I heard of a book the other day called “The Shift” which covers one overnight shift of an RN. Hospital soap operas have been around as long as there has been Television, (even as a kid I remember ladies sighing for Dr. Kildare.) Unfortunately, the soap opera usually takes over the real drama. I wonder if the author of “The Shift” was successful in covering the day to day small dramas that an average person can relate to. It’s probably a good lesson for a writer to remember that, while most human beings are not going to be involved with a mass murder, nuclear accident or an affair in the supply room, we will all face the very real complication of death at some time. Even a few days of feeling really bad is a drama.

The glimpse we get at the TV news reminds us that the world goes on outside of the hospital room, but here in the silence of the middle of the night, it’s inconsequential.

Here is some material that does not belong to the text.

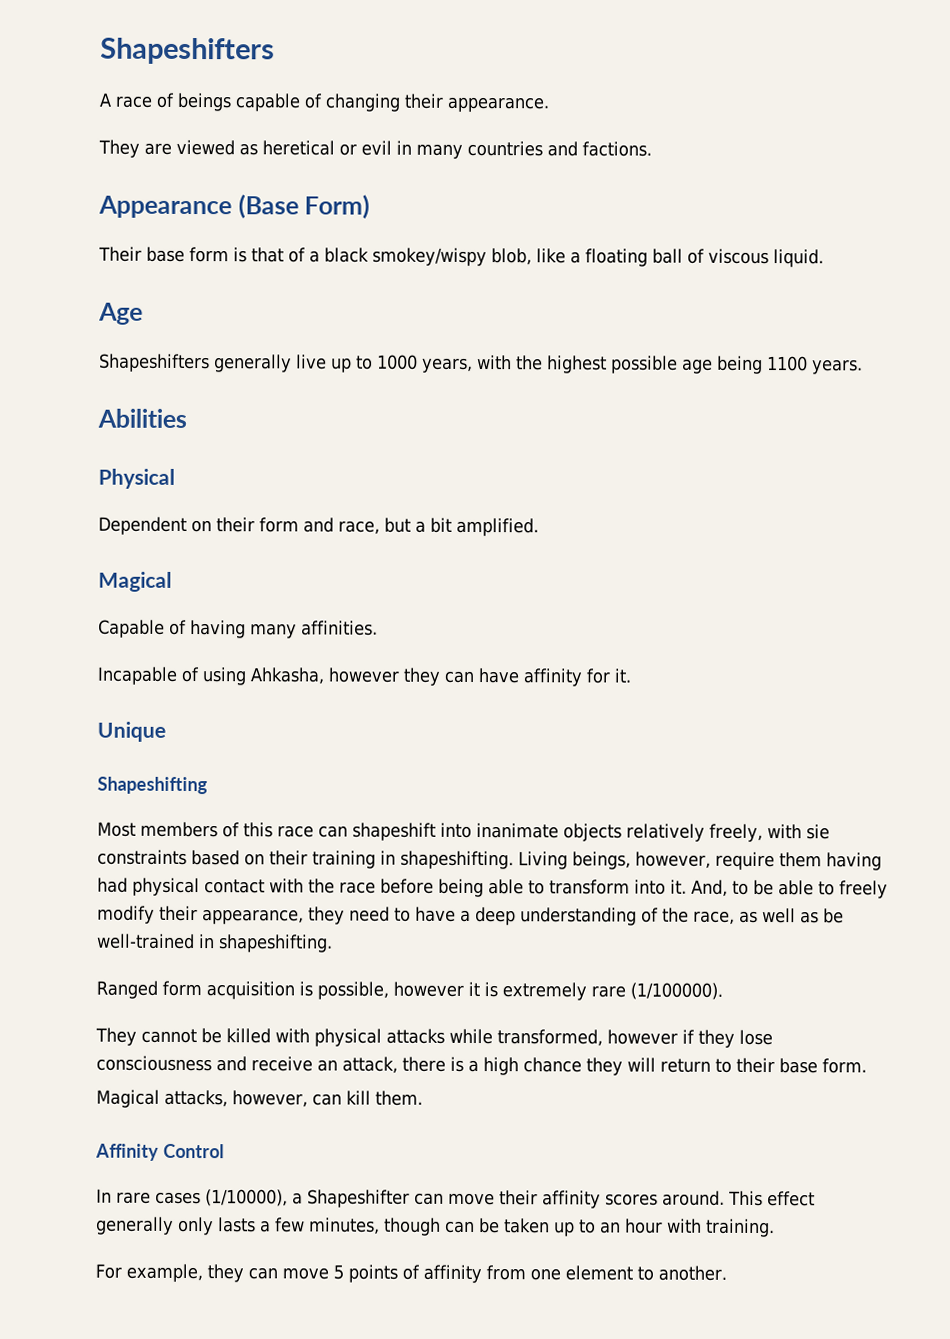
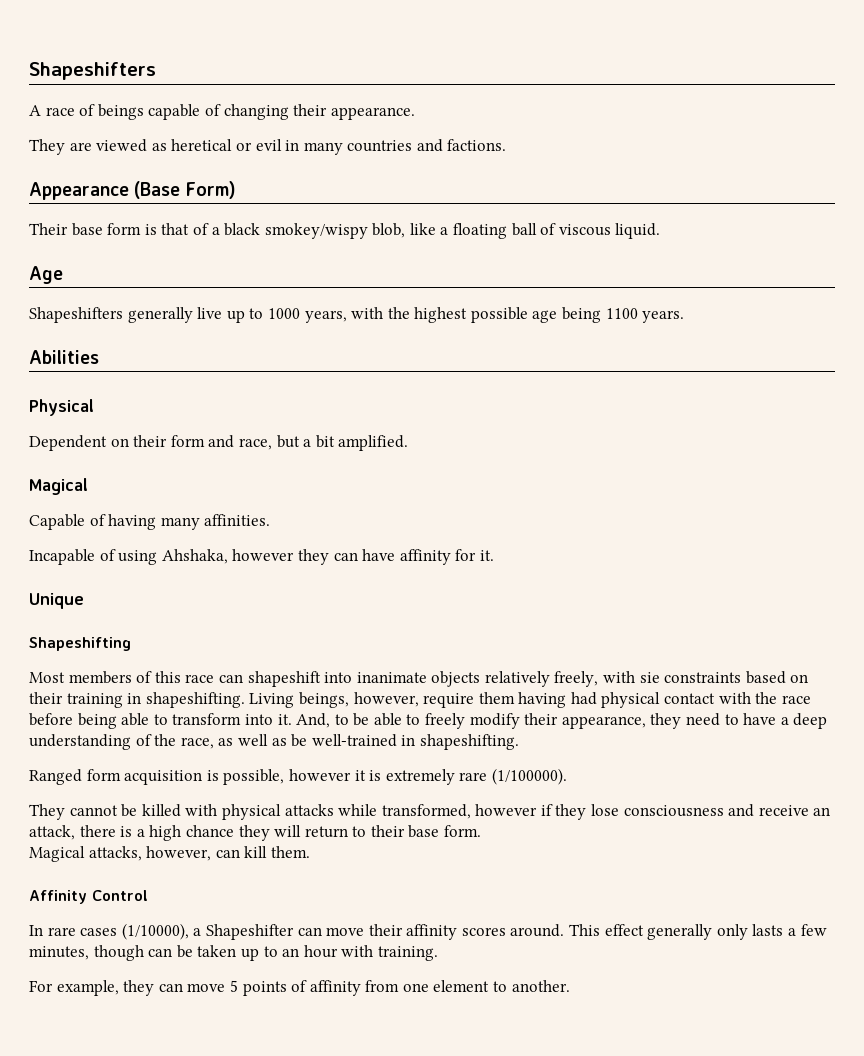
[250,667,325,685] Ahkasha, -> [161,549,228,564] Ahshaka,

When friends and relatives send messages asking for information, it’s frustrating to relay the same little bits that we know time after time, but if the subject ever changes to something else, I ignore it.

There are small stories that are really big stories within each person. As writers, we have to remember to find them.

Incidentally, Dad was released last week to a “rehab center.” We will never call it a “nursing home” within his earshot.